Virginia Security Firm Accused of Defrauding Iraqi Government

Oct. 11, 2004
Contracted to provide security for the Baghdad airport, the company allegedly defrauded the Iraqi government and U.S. taxpayers out of tens of million of dollars

A politically connected start-up firm, awarded a no-bid contract to provide security for Baghdad's airport, defrauded U.S. taxpayers of tens of millions of dollars, two top former workers charge in a lawsuit unsealed last week.

The Bush administration decided not to join the whistleblowers' civil suit alleging fraud against the company, run by a former Republican congressional candidate. The whistleblowers' attorney said a Justice Department lawyer told him the reason was that the alleged victim was the U.S.-financed and led Coalition Provisional Authority, not the U.S. government.

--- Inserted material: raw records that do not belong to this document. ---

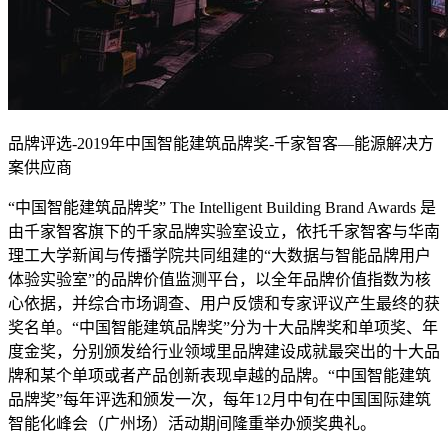
品牌评选-2019年中国智能建筑品牌奖-千家智客—能源解决方
案供应商
“中国智能建筑品牌奖” The Intelligent Building Brand Awards 是
由千家智客旗下的千家品牌实验室设立，依托千家智客与华南
理工大学新闻与传播学院共同组建的“大数据与智能品牌用户
体验实验室”的品牌价值监测平台，以全年品牌价值指数为核
心依据，并综合市场调查、用户反馈和专家评议产生最终的获
奖名单。“中国智能建筑品牌奖”分为十大品牌奖和单项奖、年
度金奖，分别颁发给行业领域里品牌建设成就最突出的十大品
牌和某个单项或者产品创新表现卓越的品牌。“中国智能建筑
品牌奖”每年评选和颁发一次，每年12月中旬在中国国际建筑
智能化峰会（广州场）活动期间隆重举办颁奖典礼。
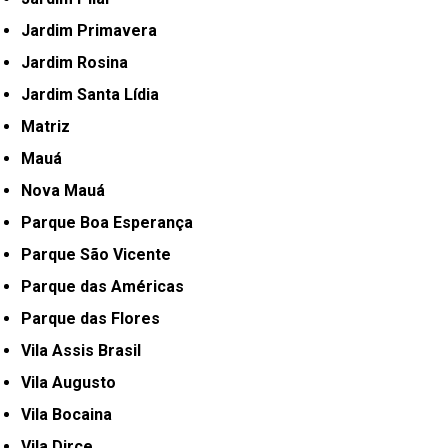
Jardim Primavera
Jardim Rosina
Jardim Santa Lídia
Matriz
Mauá
Nova Mauá
Parque Boa Esperança
Parque São Vicente
Parque das Américas
Parque das Flores
Vila Assis Brasil
Vila Augusto
Vila Bocaina
Vila Dirce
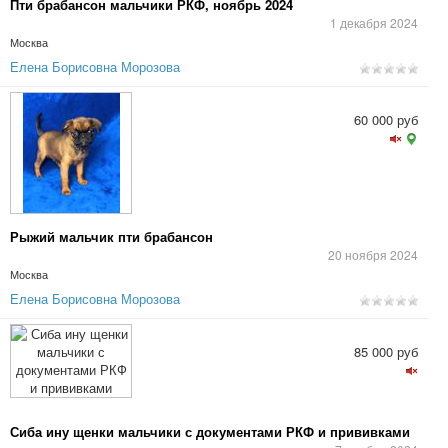
Пти брабансон мальчики РКФ, ноябрь 2024
1 декабря 2024
Москва
Елена Борисовна Морозова
60 000 руб
Рыжий мальчик пти брабансон
20 ноября 2024
Москва
Елена Борисовна Морозова
85 000 руб
Сиба ину щенки мальчики с документами РКФ и прививками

Justice Department spokesman Mark Corallo said the department didn't comment on why it declined to join such suits.

It's unusual for the Justice Department to decline to join a suit that has a load of documents and when criminal prosecution is likely, said Patrick Burns, a spokesman for Taxpayers Against Fraud, a group that monitors citizen suits.

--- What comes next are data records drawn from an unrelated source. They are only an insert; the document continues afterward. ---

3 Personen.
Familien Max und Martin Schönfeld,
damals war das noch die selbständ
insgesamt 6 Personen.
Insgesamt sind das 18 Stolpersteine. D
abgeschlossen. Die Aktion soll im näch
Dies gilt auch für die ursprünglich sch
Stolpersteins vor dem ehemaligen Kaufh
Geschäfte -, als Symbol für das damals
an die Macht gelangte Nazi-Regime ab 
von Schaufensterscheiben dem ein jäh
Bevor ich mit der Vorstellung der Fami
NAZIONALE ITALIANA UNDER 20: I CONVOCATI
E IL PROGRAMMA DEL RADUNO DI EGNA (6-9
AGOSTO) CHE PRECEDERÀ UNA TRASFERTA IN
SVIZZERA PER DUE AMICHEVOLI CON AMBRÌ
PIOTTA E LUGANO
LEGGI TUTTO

On Sept. 30, the Defense Department put the firm, Custer Battles LLC of Fairfax, Va., on a list that bans it from getting federal contracts, citing ''adequate evidence of the commission of fraud, antitrust violations, embezzlement, theft, forgery, bribery, false statements or any other offenses indicating a lack of business integrity.''

The two whistleblowers said they'd been in contact with Justice and Defense Department investigators about an ongoing criminal investigation.

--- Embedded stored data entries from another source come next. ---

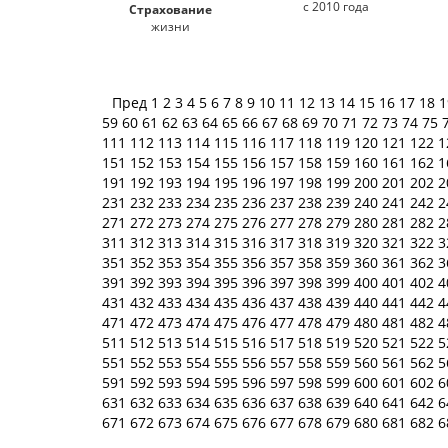
с 2010 года
Страхование
жизни
Пред
1
2
3
4
5
6
7
8
9
10
11
12
13
14
15
16
17
18
59
60
61
62
63
64
65
66
67
68
69
70
71
72
73
74
75
111
112
113
114
115
116
117
118
119
120
121
122
1
151
152
153
154
155
156
157
158
159
160
161
162
1
191
192
193
194
195
196
197
198
199
200
201
202
2
231
232
233
234
235
236
237
238
239
240
241
242
2
271
272
273
274
275
276
277
278
279
280
281
282
2
311
312
313
314
315
316
317
318
319
320
321
322
3
351
352
353
354
355
356
357
358
359
360
361
362
3
391
392
393
394
395
396
397
398
399
400
401
402
4
431
432
433
434
435
436
437
438
439
440
441
442
4
471
472
473
474
475
476
477
478
479
480
481
482
4
511
512
513
514
515
516
517
518
519
520
521
522
5
551
552
553
554
555
556
557
558
559
560
561
562
5
591
592
593
594
595
596
597
598
599
600
601
602
6
631
632
633
634
635
636
637
638
639
640
641
642
6
671
672
673
674
675
676
677
678
679
680
681
682
6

The whistleblowers - Robert J. Isakson, a former FBI agent who investigated white-collar crime and was managing director for a Custer Battles partner, and W.D. ''Pete'' Baldwin, Custer Battles' former in-country manager - charged that Custer Battles set up four shell companies in the Cayman Islands, Beirut, Lebanon and Cyprus to help inflate bills that were passed on to taxpayers.

Even though it was a new company, Custer Battles got a no-bid $16.8 million contract on July 1, 2003, to secure Baghdad's airport, according to the CPA's inspector general. The contract was cost-plus, meaning the firm passes along all its costs, plus a percentage profit.

Isakson and Baldwin said - and provided lease documents as proof - that Custer Battles set up shell companies to inflate the costs of cabins, trucks and other items to get more money from the government.